** Dataset records **
=== Begin Enclosure ===
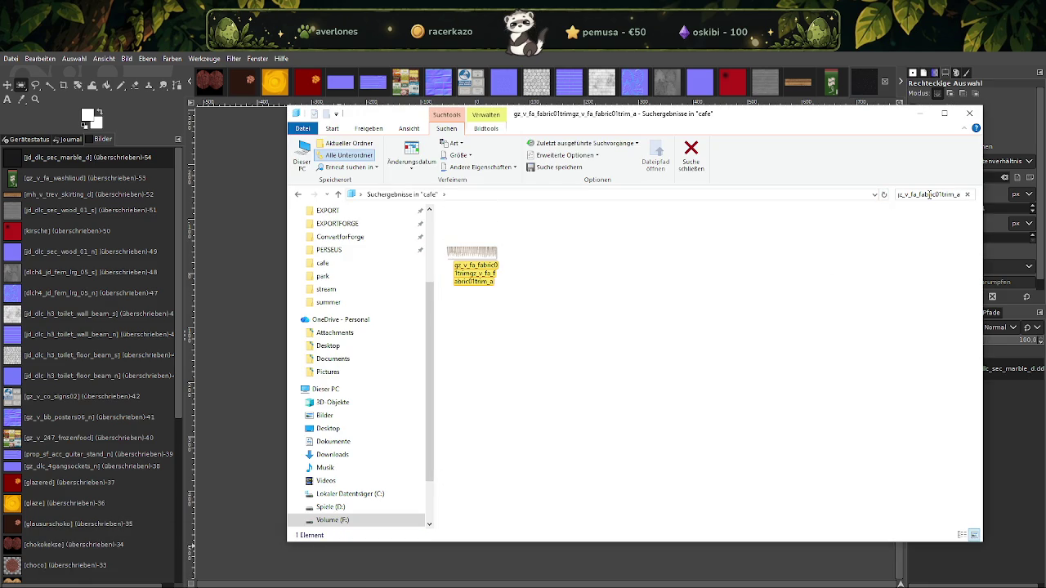
left_click(490, 260)
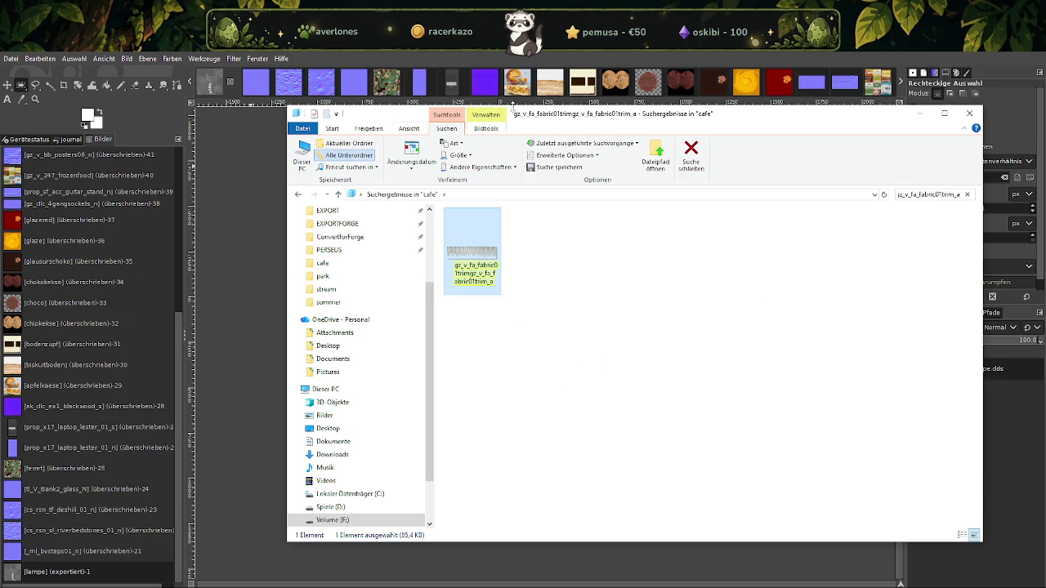
left_click_drag(203, 170, 202, 170)
left_click(228, 133)
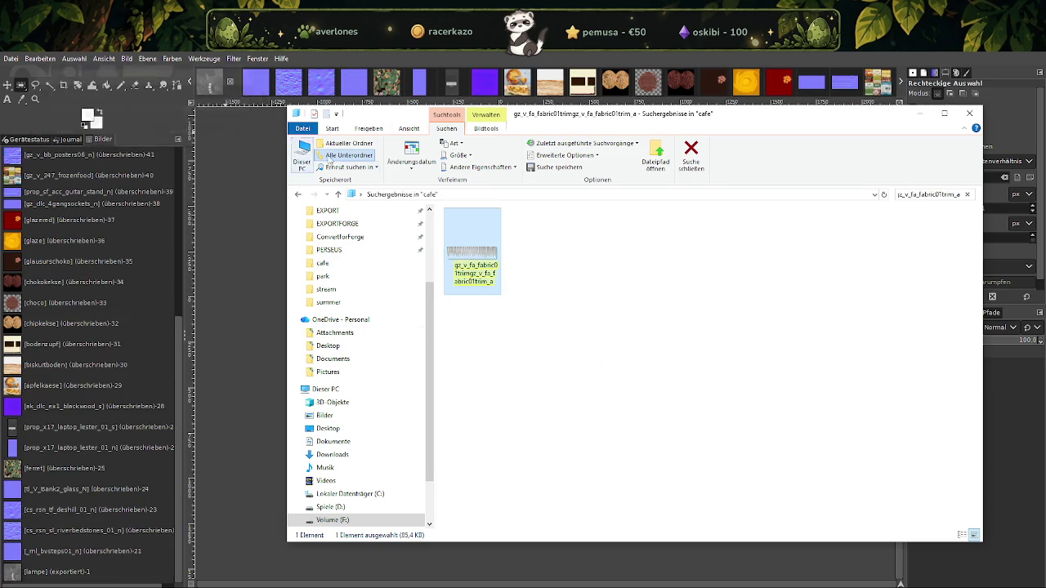
left_click(820, 104)
Scale the fabric trim texture to 128 × 32 pixels and overwrite gz_v_fa_fabric01trim_a.dds
right_click(514, 366)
=== End Enclosure ===
** Your objective **
Without including any pictures, repeat the records above exactly.

** Reply to the exercise **
left_click(490, 260)
left_click_drag(203, 170, 202, 170)
left_click(228, 133)
left_click(820, 104)
Scale the fabric trim texture to 128 × 32 pixels and overwrite gz_v_fa_fabric01trim_a.dds
right_click(514, 366)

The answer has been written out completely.